Could the Securities and Exchange Commission use its new conduct rules—Regulation Best Interest-- to apply a fiduciary duty to registered investment advisor outside businesses, like their CPA or tax preparation companies? A mortgage brokerage subsidiary? Or any other type of service or business the RIA or its partners own?

That’s the potential hellscape securities attorney Stephen Galletto, a partner with Stark & Stark’s Investment Management Practice Group in Lawrenceville, NJ, is working to help his RIA clients guard against.

Galletto says the securities practice in his firm, which works with RIAs of various sizes across the country, is actively debating how to ensure that RIAs' outside businesses don’t get caught up in the new Reg BI regulations and interpretation when they go into effect June 30, 2020.

“I think we’re in an environment where the SEC could come into a firm where much of the time it is a CPA firm and apply Reg BI. Will they subject CPA services to a fiduciary duty as well?” Galletto asked.

“What we want to create for clients is a better separation between business interests and advisory services so they do not fall into a category where everything they are doing is viewed as subject to the fiduciary standard,” he said.

The SEC said that it’s latest interpretation affirmed: “The investment advisor’s fiduciary duty is broad and applies to the entire advisor-client relationship.
 
“The Commission has previously recognized the broad-scope investment advisory relationship ...does not permit an advisor to exploit that fiduciary relationship by defrauding his client in any investment and does not require that the activity be ‘in the offer or sale of any’ security or ‘in connection with the purchase or sale of any security.’”

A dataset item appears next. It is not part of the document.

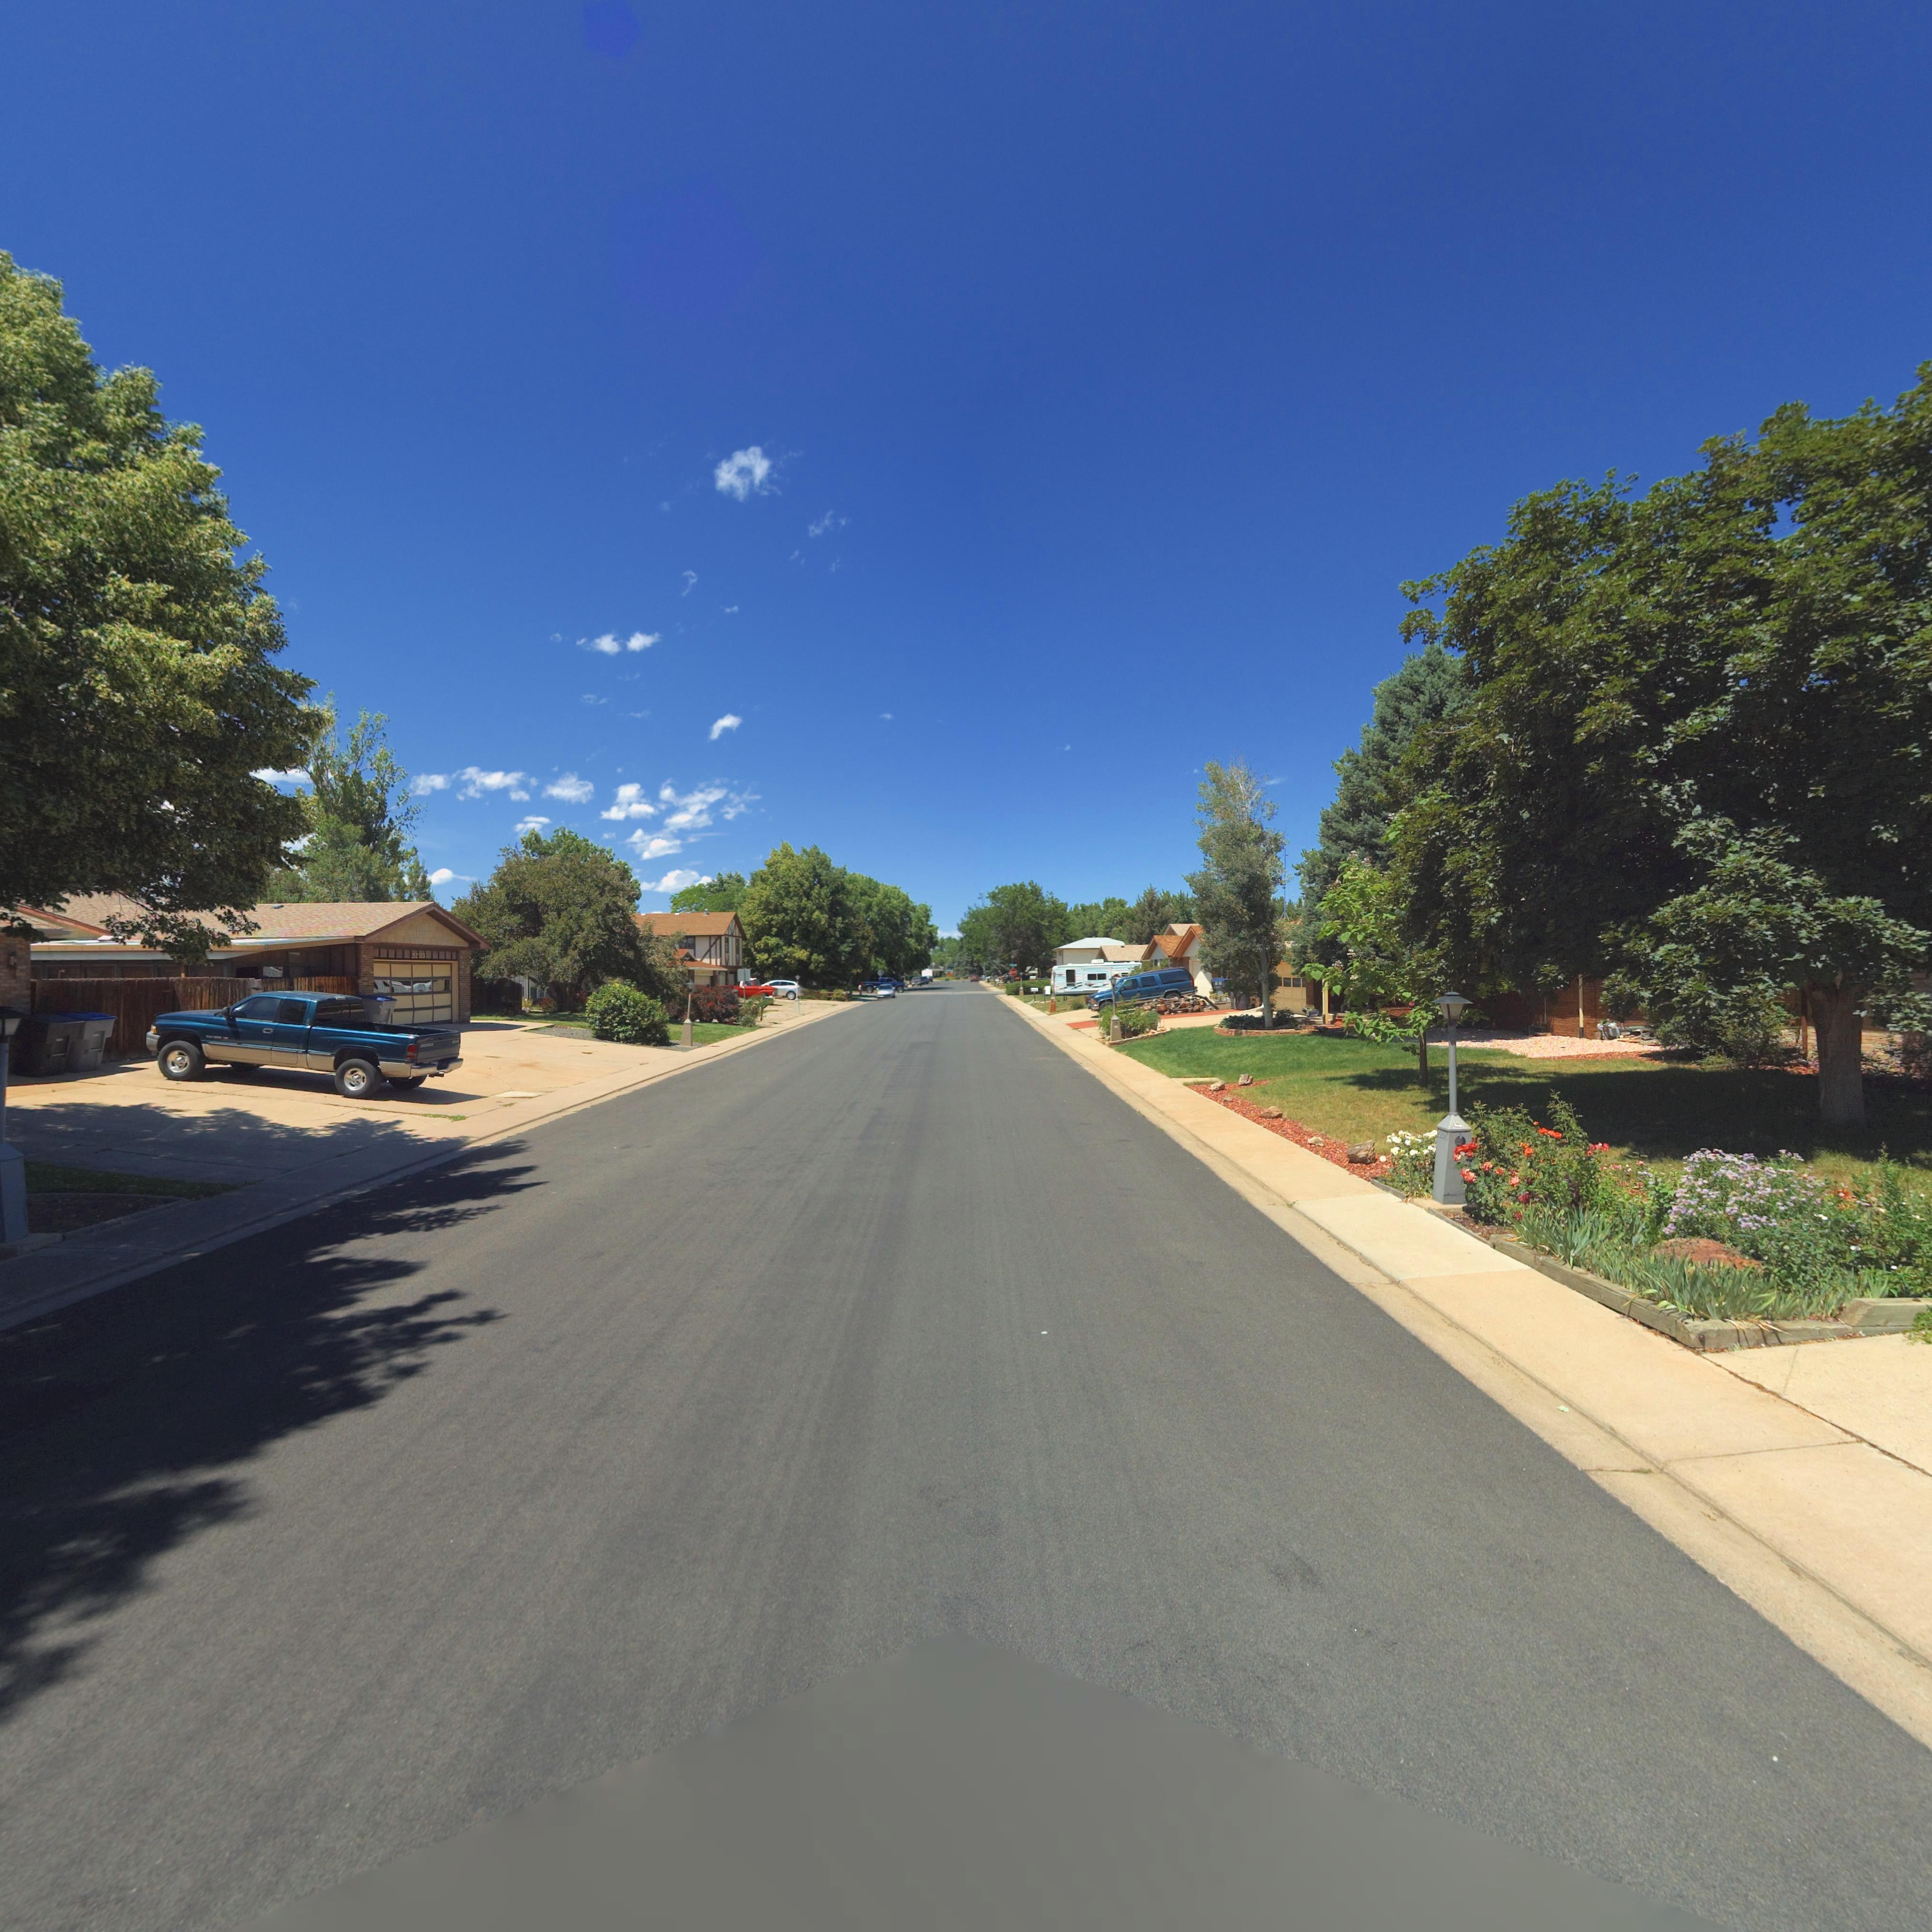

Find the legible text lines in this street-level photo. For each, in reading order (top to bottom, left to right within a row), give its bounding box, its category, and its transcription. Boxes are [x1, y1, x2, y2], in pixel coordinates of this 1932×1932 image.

Galletto said he and his partners are working to anticipate where the SEC may go in terms of the application of the new standards. “We are debating how specific we want to get in terms of describing the depth and breadth and fees of services that are fiduciary services for contract purposes and those that are excluded. We are just trying to get ahead of where the SEC may go in terms of ancillary services that might be held to a fiduciary standard.

“A well-protected firm clearly states the scope of an engagement, services being rendered and the fees negotiated by the advisor and client,” Galletto said.

The “squishy” contracts he often sees could make RIAs vulnerable if the SEC begins to apply Reg BI vigorously, said the attorney who works mainly with advisor firms (as opposed to broker-dealers or dually-registered firms that are offer both brokerage and RIA services), said firms’ contracts he reviews are often “squishy,” which could make RIAs vulnerable if the SEC begins to apply Reg BI vigorously.

“Written agreements come in all sorts of shapes and sizes, but I see quite a few contracts where the terms are just not so clear,” Galletto said.